By ISD (Rita Enyonam Dakudzie & Delight Biney)
Chief Justice, Her Ladyship, Georgina Theodora WoodChief Justice, Her Ladyship, Georgina Theodora Wood

The Chief Justice, Her Ladyship, Georgina Theodora Wood, has said the judiciary is preparing psychologically, logistically and professionally to adequately resolve all electoral disputes that may arise from the December 2008 Presidential and Parliamentary elections.

The Chief Justice said this at the opening of a two- day Judicial Service Workshop on Election Adjudication yesterday in Accra.

The Workshop is to sensitise Appeal and High Court Judges, Court Registrars and other private process servers of the Judicial Service to be abreast with the electoral process, procedural and substantive procedural laws governing the adjudication of electoral disputes and offences.

She added that as part of deepening the democracy of the country, the judiciary has to do everything in its power to meet the expectation of Ghanaians, noting that Ghanaians preferred a non- violence election period which will help them continue their lives in peace.

The Chief Justice stated that the Judiciary as well as other Agencies mandated for ensuring free, fair, transparent and credible elections should play their roles effectively for the good of the nation.

She disclosed that the Alternative Dispute Resolution (ADR) will be used in election dispute adjudication, adding that the 'judiciary owes it a duty to display the full judicial 'menu' and make a full disclosure of tracks on which the wheels of justice runs', stating that ADR is not about power sharing but it is to give parties disposal options outside stressful and costly litigations.

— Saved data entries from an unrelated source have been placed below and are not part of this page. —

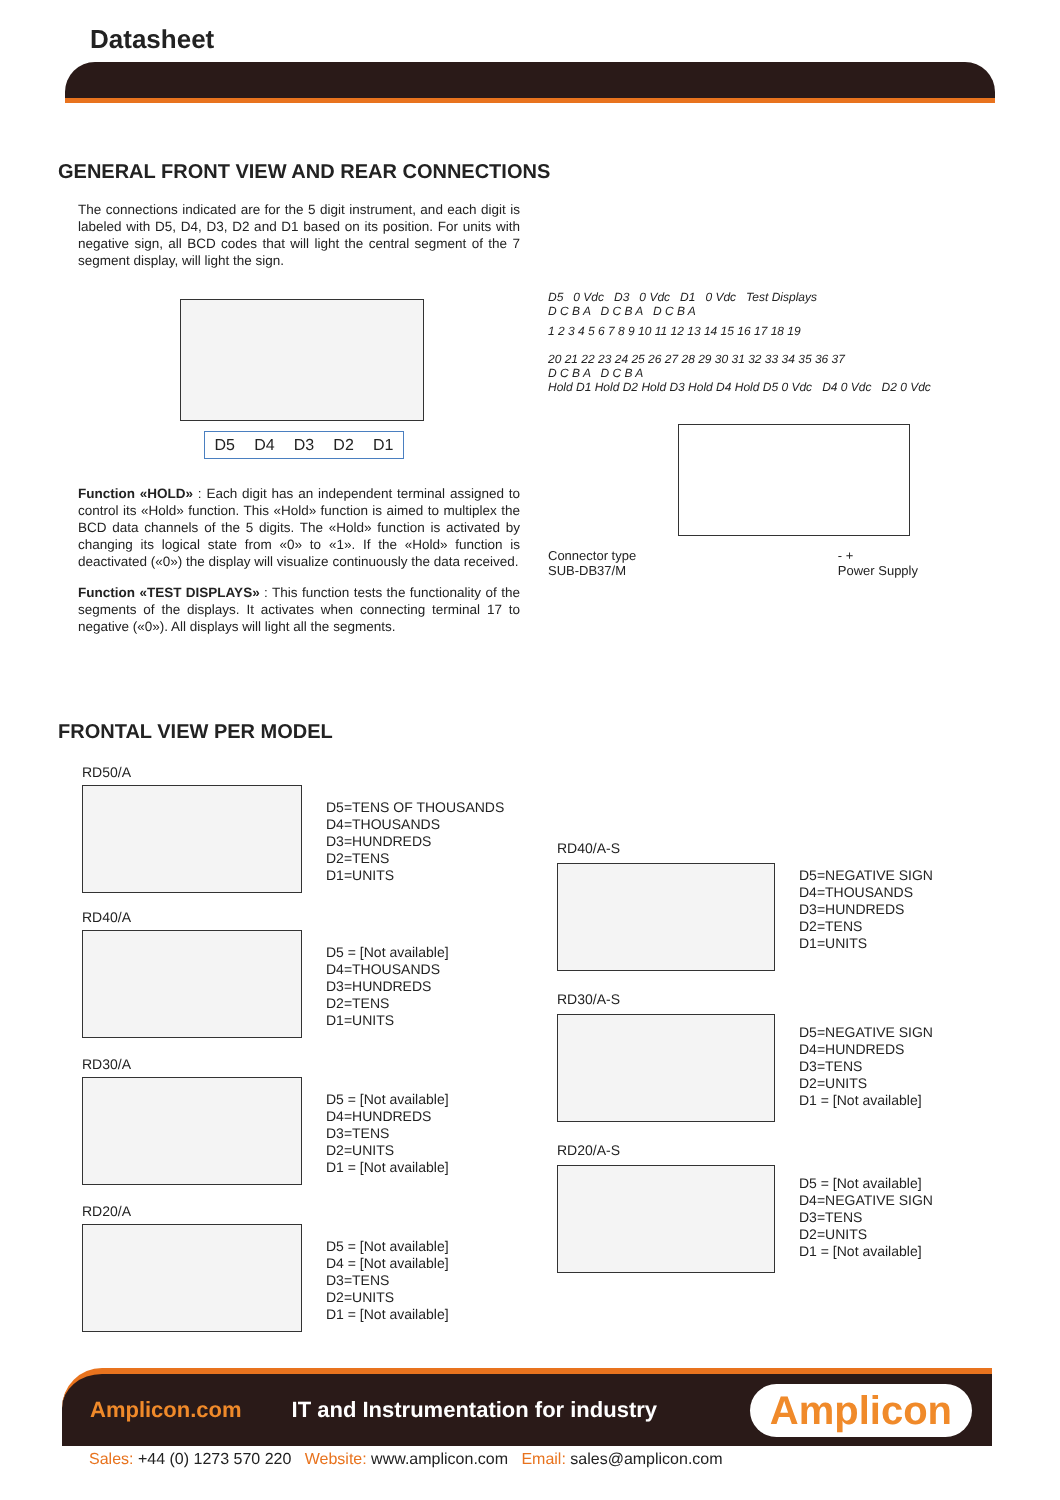Datasheet
GENERAL FRONT VIEW AND REAR CONNECTIONS
The connections indicated are for the 5 digit instrument, and each digit is labeled with D5, D4, D3, D2 and D1 based on its position. For units with negative sign, all BCD codes that will light the central segment of the 7 segment display, will light the sign.
D5 D4 D3 D2 D1
Function «HOLD» : Each digit has an independent terminal assigned to control its «Hold» function. This «Hold» function is aimed to multiplex the BCD data channels of the 5 digits. The «Hold» function is activated by changing its logical state from «0» to «1». If the «Hold» function is deactivated («0») the display will visualize continuously the data received.
Function «TEST DISPLAYS» : This function tests the functionality of the segments of the displays. It activates when connecting terminal 17 to negative («0»). All displays will light all the segments.
D5 0 Vdc D3 0 Vdc D1 0 Vdc Test Displays
D C B A D C B A D C B A
1 2 3 4 5 6 7 8 9 10 11 12 13 14 15 16 17 18 19
20 21 22 23 24 25 26 27 28 29 30 31 32 33 34 35 36 37
D C B A D C B A
Hold D1 Hold D2 Hold D3 Hold D4 Hold D5 0 Vdc D4 0 Vdc D2 0 Vdc
Connector type
SUB-DB37/M - +
Power Supply
FRONTAL VIEW PER MODEL
RD50/A
D5=TENS OF THOUSANDS
D4=THOUSANDS
D3=HUNDREDS
D2=TENS
D1=UNITS
RD40/A
D5 = [Not available]
D4=THOUSANDS
D3=HUNDREDS
D2=TENS
D1=UNITS
RD30/A
D5 = [Not available]
D4=HUNDREDS
D3=TENS
D2=UNITS
D1 = [Not available]
RD20/A
D5 = [Not available]
D4 = [Not available]
D3=TENS
D2=UNITS
D1 = [Not available]
RD40/A-S
D5=NEGATIVE SIGN
D4=THOUSANDS
D3=HUNDREDS
D2=TENS
D1=UNITS
RD30/A-S
D5=NEGATIVE SIGN
D4=HUNDREDS
D3=TENS
D2=UNITS
D1 = [Not available]
RD20/A-S
D5 = [Not available]
D4=NEGATIVE SIGN
D3=TENS
D2=UNITS
D1 = [Not available]
Amplicon.com IT and Instrumentation for industry Amplicon
Sales: +44 (0) 1273 570 220 Website: www.amplicon.com Email: sales@amplicon.com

The Chief Justice advised judges to work fairly and effectively in order to fulfil the mission of the Judicial Service which is 'to promote the smooth and efficient administration of justice to all manner of persons without fear or favour, affection or ill- will and in the process create an enabling environment for good governance'.

She urged judges to use words and to resort to judicial language wherever possible, adding that their choice of words must be clearly appropriate and non controversial.